Henry Mancini Dies At 70 Of Cancer -- He Composed `Moon River'

BEVERLY HILLS, Calif. - Henry Mancini, the four-time Oscar-winning composer who produced such songs as "Moon River," "Charade" and "Days of Wine and Roses," died today, his publicist said. He was 70.

Mancini died of complications of liver and pancreatic cancer, said publicist Linda Dozeretz. He was at home with his wife, Ginny.

Mancini had been undergoing treatment for cancer for several months and had been hospitalized for blood clots.

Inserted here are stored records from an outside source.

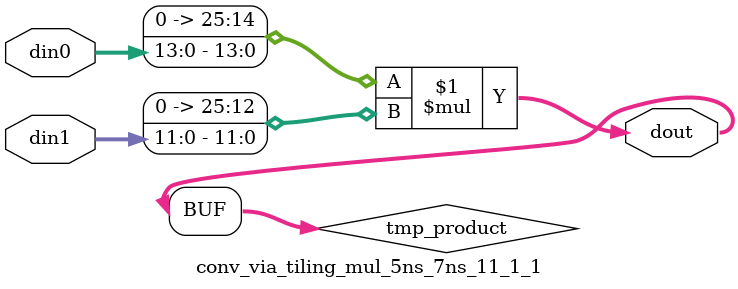
<source format=v>

`timescale 1 ns / 1 ps

 module conv_via_tiling_mul_5ns_7ns_11_1_1(din0, din1, dout);
parameter ID = 1;
parameter NUM_STAGE = 0;
parameter din0_WIDTH = 14;
parameter din1_WIDTH = 12;
parameter dout_WIDTH = 26;

input [din0_WIDTH - 1 : 0] din0; 
input [din1_WIDTH - 1 : 0] din1; 
output [dout_WIDTH - 1 : 0] dout;

wire signed [dout_WIDTH - 1 : 0] tmp_product;
























assign tmp_product = $signed({1'b0, din0}) * $signed({1'b0, din1});











assign dout = tmp_product;





















endmodule

</source>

Still, he continued working in a recording studio with lyricist Leslie Bricusse on a stage version of "Victor-Victoria," based on the Academy Award-winning core of the 1982 film that starred Julie Andrews and Robert Preston.

Mancini wrote scores that were thoroughly hummable. His themes for the "Pink Panther" comedies and the "Peter Gunn" TV series became classics.

Nominated for Oscars 18 times, he won Academy Awards for the songs "Moon River" (1962) and "Days of Wine and Roses" (1963) and the scores for "Breakfast at Tiffany's" (1962) and "Victor-Victoria" (1982). Johnny Mercer wrote the lyrics for both songs.

Mancini also was a prolific recording artist, collecting 20 Grammys and six gold albums.

He wrote and conducted the music for more than 80 movies and earned a reputation for being fast and good.

"I'm usually the last man on the totem pole," Mancini remarked in a 1985 interview. "Except for the sound effects and final sound mix, the score is the last element to be added to a picture.

"I get a cassette of the final film, and I like to see it several times before I start to work. It's sort of like going through a fog to reach your destination."

"I'm not a songwriter," he once claimed. "My songs grow out of the score. Many scores I do have no songs at all."

Mancini composed scores for all Blake Edwards films, including "Breakfast at Tiffany's," "Days of Wine and Roses," "The Great Race," "Darling Lili," "10," "S.O.B." "Sunset" and the "Pink Panther" series. Mancini's other scores include "Hatari," "Charade," "Arabesque," "Home Before Dark," "The Molly Maguires," "The Hawaiians," "Oklahoma Crude," "Silver Streak," "W.C. Fields and Me" and "The Great Waldo Pepper."

His early movie career was at Universal Pictures, which hired him in 1952 to work on music for more than 100 movies from Abbott & Costello to horror thrillers and B Westerns.

At Universal, Mancini met Edwards, then a struggling writer. When Edwards was planning the TV detective series "Peter Gunn," he asked Mancini to write the score.

To epitomize the gritty urban feel of the series, Mancini wrote a pounding jazz score. It changed his career and influenced the course of film scoring.

In concerts, Mancini often played solos on the flute, a throwback to his earliest musical training.

Born in Cleveland, he was reared in the steel town of Aliquippa, Pa., where his father taught him to play the flute when Mancini was 8. He also took up piano and studied with a theater conductor, and began arranging music while still in his teens.

World War II interrupted his studies at the prestigious Juilliard School of Music in New York. He served overseas in the air corps and infantry.

After the war he was hired as pianist and arranger for the Glenn Miller-Tex Beneke orchestra.